Cgil in allarme per tutto il settore «Ora subito un protocollo mirato»

Il responsabile sicurezza del sindacato Mantovanelli: occasione persa il mancato accordo territoriale

MANTOVA. Quanto sta accadendo a Rodigo dimostra quanto ci fosse bisogno di un protocollo di prevenzione specifico per il territorio mantovano: ne è più che mai convinto Mauro Mantovanelli, responsabile sicurezza della Cgil, che definisce «un’occasione persa» la mancata sottoscrizione di quell’accordo, proposto mesi fa dai sindacati, «per il diniego delle associazioni datoriali – ricorda – che lo avevano bollato come “un appesantimento, un lavoro superfluo e ridondante”». E a questo punto diventa urgente un «documento specifico per il settore agricolo come quello che si sta realizzando per i macelli». Quest’ultimo focolaio preoccupa il dipartimento sicurezza di via Altobelli perché «conferma che la pandemia non è finita e che non bisogna assolutamente abbassare la guardia sulle procedure di sicurezza » anche se «come già nei casi dei macelli di qualche settimana fa, l’intervento di Ats è stato tempestivo e determinante per circoscrivere il focolaio con l’esecuzione rapida di tamponi e test e il tracciamento dei contatti».

Toccherà a gli enti preposti a stabilire cosa è avvenuto e perché, ma «i casi sono due – aggiunge Mantovanelli – o le aziende dove sono esplosi i focolai non hanno rispettato i protocolli di sicurezza o i protocolli nazionali sono stati rispettati ma per la particolarità di alcuni settori non sono sufficienti a garantire la prevenzione al contagio. E su questo punto consideriamo ancora oggi una occasione persa non avere sottoscritto un protocollo di sicurezza territoriale per rinforzare gli strumenti di contrasto alla diffusione del coranavirus proprio in tutti i settori specifici del territorio che hanno caratteristiche diverse». Insomma «oggi i dati ci dimostrano che come sindacato avevamo colto il bisogno di rinforzare i protocolli nazionali che sono stati determinanti per salvare delle vite ma non potevano rispondere a tutte le caratteristiche e alle diverse evoluzioni del virus nei diversi ambienti di lavoro. E devo dire che anche Ats e Prefettura condividevano l’utilità del protocollo territoriale».

* _LAVORO RICHIESTO_
1) Rispondi a queste domande sull'articolo sulla Cgil:
(a) Quale incarico ha Mauro Mantovanelli nella Cgil?
(b) Con quali parole le associazioni datoriali avevano bollato l'accordo proposto dai sindacati?
(c) Quali due enti, secondo Mantovanelli, condividevano l'utilità del protocollo territoriale?
2) Riprendi l'articolo sulla Cgil e il protocollo di sicurezza, proseguendo dopo l'ultima frase.

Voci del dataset
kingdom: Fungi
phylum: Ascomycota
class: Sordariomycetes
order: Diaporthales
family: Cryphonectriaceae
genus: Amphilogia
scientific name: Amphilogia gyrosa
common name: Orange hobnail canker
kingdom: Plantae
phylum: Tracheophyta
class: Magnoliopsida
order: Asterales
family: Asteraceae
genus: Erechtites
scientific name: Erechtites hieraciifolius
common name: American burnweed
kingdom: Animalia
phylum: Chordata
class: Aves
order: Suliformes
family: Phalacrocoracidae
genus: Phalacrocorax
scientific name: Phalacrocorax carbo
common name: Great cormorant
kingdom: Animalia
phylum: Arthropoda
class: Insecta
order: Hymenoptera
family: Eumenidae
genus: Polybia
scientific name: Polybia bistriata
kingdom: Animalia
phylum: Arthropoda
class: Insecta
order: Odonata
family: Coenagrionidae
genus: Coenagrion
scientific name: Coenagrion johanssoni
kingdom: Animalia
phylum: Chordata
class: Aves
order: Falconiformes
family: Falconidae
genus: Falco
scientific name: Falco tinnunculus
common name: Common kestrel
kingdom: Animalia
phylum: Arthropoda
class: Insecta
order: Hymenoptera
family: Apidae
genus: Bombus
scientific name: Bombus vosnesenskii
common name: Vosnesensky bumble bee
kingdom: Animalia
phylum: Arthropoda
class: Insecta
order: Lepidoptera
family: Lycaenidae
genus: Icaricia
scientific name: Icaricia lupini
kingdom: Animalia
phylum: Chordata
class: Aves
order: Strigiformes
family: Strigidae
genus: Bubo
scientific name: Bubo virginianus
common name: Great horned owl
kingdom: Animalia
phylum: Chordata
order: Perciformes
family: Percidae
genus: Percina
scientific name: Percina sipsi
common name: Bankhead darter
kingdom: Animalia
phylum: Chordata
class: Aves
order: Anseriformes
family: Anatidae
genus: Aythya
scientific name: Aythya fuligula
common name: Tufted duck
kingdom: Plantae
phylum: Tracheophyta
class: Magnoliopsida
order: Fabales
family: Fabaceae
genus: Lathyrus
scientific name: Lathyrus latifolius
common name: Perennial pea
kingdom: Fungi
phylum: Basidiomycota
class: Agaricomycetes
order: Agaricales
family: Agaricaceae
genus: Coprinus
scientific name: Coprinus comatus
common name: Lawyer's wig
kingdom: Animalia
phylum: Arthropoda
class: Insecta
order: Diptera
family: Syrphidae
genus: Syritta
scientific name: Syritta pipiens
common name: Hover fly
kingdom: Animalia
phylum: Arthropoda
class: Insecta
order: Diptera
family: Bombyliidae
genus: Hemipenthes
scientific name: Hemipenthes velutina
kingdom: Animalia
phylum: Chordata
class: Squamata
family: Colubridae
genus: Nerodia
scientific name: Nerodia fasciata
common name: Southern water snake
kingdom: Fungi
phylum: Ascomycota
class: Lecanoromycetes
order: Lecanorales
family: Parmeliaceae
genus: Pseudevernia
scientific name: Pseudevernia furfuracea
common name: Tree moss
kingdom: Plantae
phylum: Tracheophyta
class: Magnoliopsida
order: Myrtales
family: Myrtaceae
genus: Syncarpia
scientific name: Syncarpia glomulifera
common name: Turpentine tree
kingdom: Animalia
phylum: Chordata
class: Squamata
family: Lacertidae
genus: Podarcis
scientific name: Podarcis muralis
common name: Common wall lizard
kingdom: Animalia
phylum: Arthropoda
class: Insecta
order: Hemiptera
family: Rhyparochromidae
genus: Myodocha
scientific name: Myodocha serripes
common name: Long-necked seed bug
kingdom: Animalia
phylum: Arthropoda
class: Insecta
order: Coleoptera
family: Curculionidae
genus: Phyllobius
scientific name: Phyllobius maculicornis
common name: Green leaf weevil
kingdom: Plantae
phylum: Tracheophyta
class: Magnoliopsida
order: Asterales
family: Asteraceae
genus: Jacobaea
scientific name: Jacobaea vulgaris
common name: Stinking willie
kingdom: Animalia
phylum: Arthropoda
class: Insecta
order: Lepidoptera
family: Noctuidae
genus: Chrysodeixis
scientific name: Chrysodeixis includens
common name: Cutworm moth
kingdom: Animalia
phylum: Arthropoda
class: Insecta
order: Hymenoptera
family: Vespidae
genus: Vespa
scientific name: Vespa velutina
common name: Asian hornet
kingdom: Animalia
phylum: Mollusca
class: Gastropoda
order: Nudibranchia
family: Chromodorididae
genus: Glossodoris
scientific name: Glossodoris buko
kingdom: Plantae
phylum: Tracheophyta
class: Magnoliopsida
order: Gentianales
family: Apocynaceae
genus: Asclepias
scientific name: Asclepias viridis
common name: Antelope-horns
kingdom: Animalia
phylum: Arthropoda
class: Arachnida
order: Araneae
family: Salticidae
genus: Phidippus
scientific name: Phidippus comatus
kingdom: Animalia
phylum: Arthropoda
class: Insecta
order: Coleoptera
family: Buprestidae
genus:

* _RISULTATI DEI COMPITI_
1)
(a) È responsabile sicurezza della Cgil.
(b) Lo avevano bollato come "un appesantimento, un lavoro superfluo e ridondante".
(c) Ats e Prefettura.

2)
Per il sindacalista è arrivato quindi il momento di pensare anche per il settore agricolo a un documento specifico di sicurezza territoriale come quello già in cantiere per i macelli: «Al tavolo aperto in prefettura il 22 luglio sulla situazione dei macelli – spiega – si è deciso di addivenire alla definizione di un documento unitario che integri e rafforzi i contenuti dei protocolli nazionali, facilitando le attività di vigilanza e monitoraggio degli ambienti di lavoro maggiormente sensibili al rischio epidemiologico». Documento che sarà preparato da Ats e poi aperto alle osservazioni dei sindacati in vista di una successiva condivisione con le associazioni di categoria: «La speranza e l’auspicio è che le associazioni degli imprenditori cambino atteggiamento rispetto al passato – dichiara ancora – Sulla sicurezza non ci sono questioni politiche ma l’obbiettivo comune deve essere la prevenzione e questo lavoro va fatto con una certa urgenza». E visto che «quello che sta accadendo nei campi agricoli è comparabile alla situazione dei macelli, la logica suggerisce di allargare anche al settore agricoltura un documento specifico di sicurezza territoriale».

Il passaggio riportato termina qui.